土壌汚染や埋蔵文化財、地中残置物といった土地に潜むリスクに対して厳しい目が向けられるようになってから相当の時間が経ったように思う。

これらの土地に潜むリスクはいずれも存在すれば所有者に思いコスト負担がのしかかるから、土地取引においては注意しなければならない項目である。しかも、ただ観察しただけでは目に見えないものであるから、脅威である。

実務でも地中埋設物の存在に泣かされることがしばしばある。
建物の解体といえば、地上にある建物の躯体を重機で取り壊すシーンを想像される方も多いのではなかろうか。建物は地面に据え付けられた基礎の上に建っている。基礎は種類にもよるが一部が地中に埋まっているものであり、建物を取り壊す場合には基礎まで撤去する必要がある。また、浄化槽やオイルタンクなどが地中に設けられることもあるが、これらももちろん撤去しなければならない。撤去しなければ廃棄物処理法(廃棄物の処理及び清掃に関する法律)違反となる。

建設解体業者の方にお話を伺うと、地中残存物を残すような依頼があっても仕事は受けないと皆さん仰るが、施主の中には工事が始まってから費用が高すぎると代金支払いを渋ったり、想定外のものが見つかって処理を渋ったりして結果として地中に廃棄物が残存してしまうケースもあるようだ。

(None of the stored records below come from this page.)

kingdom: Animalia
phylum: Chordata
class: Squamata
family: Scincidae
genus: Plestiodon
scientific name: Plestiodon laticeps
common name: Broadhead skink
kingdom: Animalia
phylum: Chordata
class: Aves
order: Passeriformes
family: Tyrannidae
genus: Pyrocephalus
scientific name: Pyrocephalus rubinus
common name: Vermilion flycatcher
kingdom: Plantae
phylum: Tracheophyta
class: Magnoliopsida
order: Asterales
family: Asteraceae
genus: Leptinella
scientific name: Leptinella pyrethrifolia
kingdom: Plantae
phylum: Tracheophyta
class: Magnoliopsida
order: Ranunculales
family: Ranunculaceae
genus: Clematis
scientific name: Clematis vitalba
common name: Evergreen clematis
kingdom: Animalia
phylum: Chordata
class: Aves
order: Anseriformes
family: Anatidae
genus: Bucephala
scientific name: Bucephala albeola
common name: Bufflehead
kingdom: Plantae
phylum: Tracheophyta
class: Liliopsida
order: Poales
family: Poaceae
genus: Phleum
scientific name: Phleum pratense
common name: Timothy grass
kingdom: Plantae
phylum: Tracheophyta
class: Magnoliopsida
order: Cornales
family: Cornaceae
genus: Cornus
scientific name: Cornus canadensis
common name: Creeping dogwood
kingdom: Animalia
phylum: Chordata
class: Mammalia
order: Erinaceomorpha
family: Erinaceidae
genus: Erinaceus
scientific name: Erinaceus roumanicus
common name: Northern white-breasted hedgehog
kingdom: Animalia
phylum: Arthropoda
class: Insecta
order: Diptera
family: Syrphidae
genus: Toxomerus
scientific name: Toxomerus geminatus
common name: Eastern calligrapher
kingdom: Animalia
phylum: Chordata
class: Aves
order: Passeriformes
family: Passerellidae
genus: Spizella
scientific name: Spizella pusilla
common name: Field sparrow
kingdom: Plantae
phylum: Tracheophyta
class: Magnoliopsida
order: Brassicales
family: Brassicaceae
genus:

こうなった場合、後でその物件の取引に関わると大変である。
地中残存物があるかどうかは目視では分からないため、専ら関係者へのヒアリングということになる。しかし、関係者でも詳細が分からなかったり、記憶が曖昧なことは多い。関係者には土地・建物の所有者、解体工事に関わった業者や現場の係員、場合によっては近隣の住民が観察しているというケースもある。
土地・建物の所有者も個人の場合は比較的証言を得やすいが、工事業者に任せきりである場合にはほとんど把握していなかったり思い違いのケースもある。法人の場合は物件管理の担当者が交替していたりすると解体当時のことが分からないことは多い。担当者が社内にいればまだ良いが、退職していたりすると証言を得ることが難しくなる。
解体工事の業者にヒアリングする場合も、建設業界は孫請け、下請けの重層構造ができあがっているため、施主が依頼した業者と実際に工事をした業者が別であるケースがほとんどである。こうした場合は実際に工事を行った業者に問い合わせないと詳細が分からないことが多い。
こうなると、過去の建築関係の図面や写真、浄化槽であれば管理団体、オイルタンクの場合は消防署に届出が出されている場合もあるので、そちらも確認するなどして情報を集め、何が埋まっている可能性があるかを推定することになる。しかし、推定だから除去費用の見積もりは難しい。解体業者に見積もりをお願いすると「掘削にかかる費用+出てきたもの処理費」といったような抽象的な回答になってしまう。さらに、闇雲に地面を掘ってしまうと土地の地盤を痛めてしまうリスクもあるため、勧奨されないことが多い。地中を音波などで探査する非破壊検査の技術もあるが、残念ながら現状では目視確認するのと同じような成果は期待できないとのことである。
こうしたことから、更地で土地を売買する場合には建設工事などで掘削して、地中残物が出てくれば売主が処理費用を負担したり、売主の前主の責任になるようなものが出てきた場合は費用を双方折半で処理といった対応が取られる。
厄介なのは借地人がいる場合で、地上に借主の施工した建築物があったり、駐車場として舗装したりされていると、借地人が退去するまで撤去はもちろん調査もできない。数年で借地人が退去する場合は別として、数十年先となれば売主・買主の法的安定性の問題が生じる。このため、買主に地中残置物のリスクを説明して、そのリスクに見合う分の値引きをするしかない。もちろんそうした物件の処分は非常に困難になる。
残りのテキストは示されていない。